An ex-Israeli cabinet minister launched a new party to run in the March 17 election, a wild-card bid seen as potentially helping Prime Minister Benjamin Netanyahu return to power.

Moshe Kahlon, 54, the son of hardscrabble Libyan immigrants, hopes to revitalise his political career based on the popularity he enjoyed as a communications minister who promoted competition and thereby slashed mobile telephone prices.

He broke ranks with Netanyahu’s right-wing Likud party over economic policy, an issue that has dogged Israeli politics since unprecedented social protests in 2011, and opted to sit out the last election in 2013.

Kahlon is closer to Netanyahu on security issues—they both blame Palestinian President Mahmoud Abbas for the breakdown in peace diplomacy last year—and calls himself a “Likudnik” in speeches, hinting at how he and Netanyahu could easily partner in any future coalition government.

Polls forecast Kahlon’s party winning between nine and 12 seats on March 17, enough to put it in a kingmaker position to decide whether Netanyahu wins a fourth term against liberal Labour party leader Isaac Herzog.

The center-left Labour party has a slight edge over Likud in the polls but neither – as in previous elections – can garner a governable majority, while Netanyahu is seen as mustering more potential political allies to build a viable coalition.

Kahlon’s main rival in the smaller party category, jostling for economic policy-minded voters, is the centrist Yesh Atid party headed by former finance minister Yair Lapid.
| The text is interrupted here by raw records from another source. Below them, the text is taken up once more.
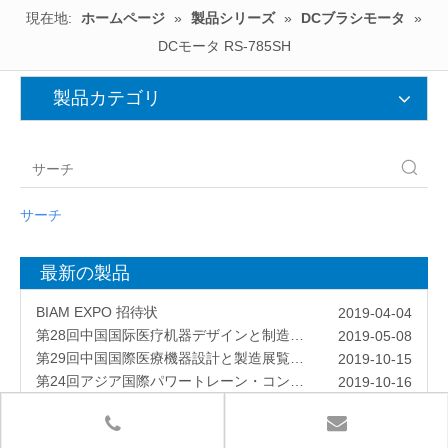
現在地:
ホームページ
»
製品シリーズ
»
DCブラシモータ
»
DCモータ RS-785SH
製品カテゴリ
サーチ
最新の製品
ロスティ訪問
2019-03-06
BIAM EXPO 招待状
2019-04-04
第28回中国国际医疗机器デザインと制造展示会
2019-05-08
第29回中国国際医療機器設計と製造展覧会(ICMD)
2019-10-15
第24回アジア国際パワートレーン・コントロール技術展示会
2019-10-16
ドイツ・デュッセルドルフ国際医療機器・設備展示会
2019-10-16
ドイツ・ニュルンベルク工業自動化展示会
2019-10-16
ホスン昊昇、「巨大貢献サプライヤー」賞
2019-04-18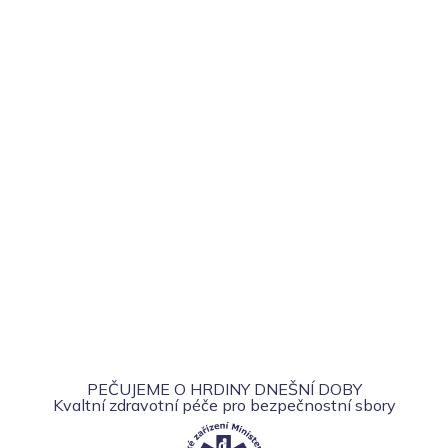
PEČUJEME O HRDINY DNEŠNÍ DOBY
Kvaltní zdravotní péče pro bezpečnostní sbory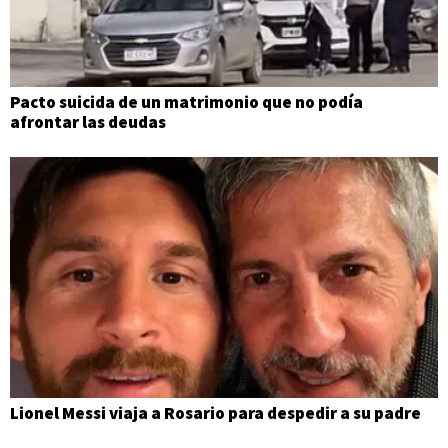
Pacto suicida de un matrimonio que no podía
afrontar las deudas
Lionel Messi viaja a Rosario para despedir a su padre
Netanyahu dismissed Lapid two months ago, triggering a coalition crisis that brought about the snap election.

Kahlon has named his party “Koolanu”, which is Hebrew for “all of us.” It aims to slash skyrocketing housing costs and take other steps to help disadvantaged Israelis, many of whom are immigrants from Arab and Asian lands long under-represented in the Jewish state’s upper echelons.

An attorney by profession, Kahlon grew up as one of seven siblings whose father was a construction worker, a past he often cites as underscoring his preoccupation with economic issues.

“Insufferable economic gaps put Israel at risk. A country that is weak from within will also be weak from without. Therefore our role is to strengthen Israel from within,” Kahlon said earlier this month.

His leading party candidates presented on Thursday at a televised gathering on a kibbutz (collective farm) included retired army general Yoav Galant and Michael Oren, a former ambassador to Washington under an earlier Netanyahu-led government.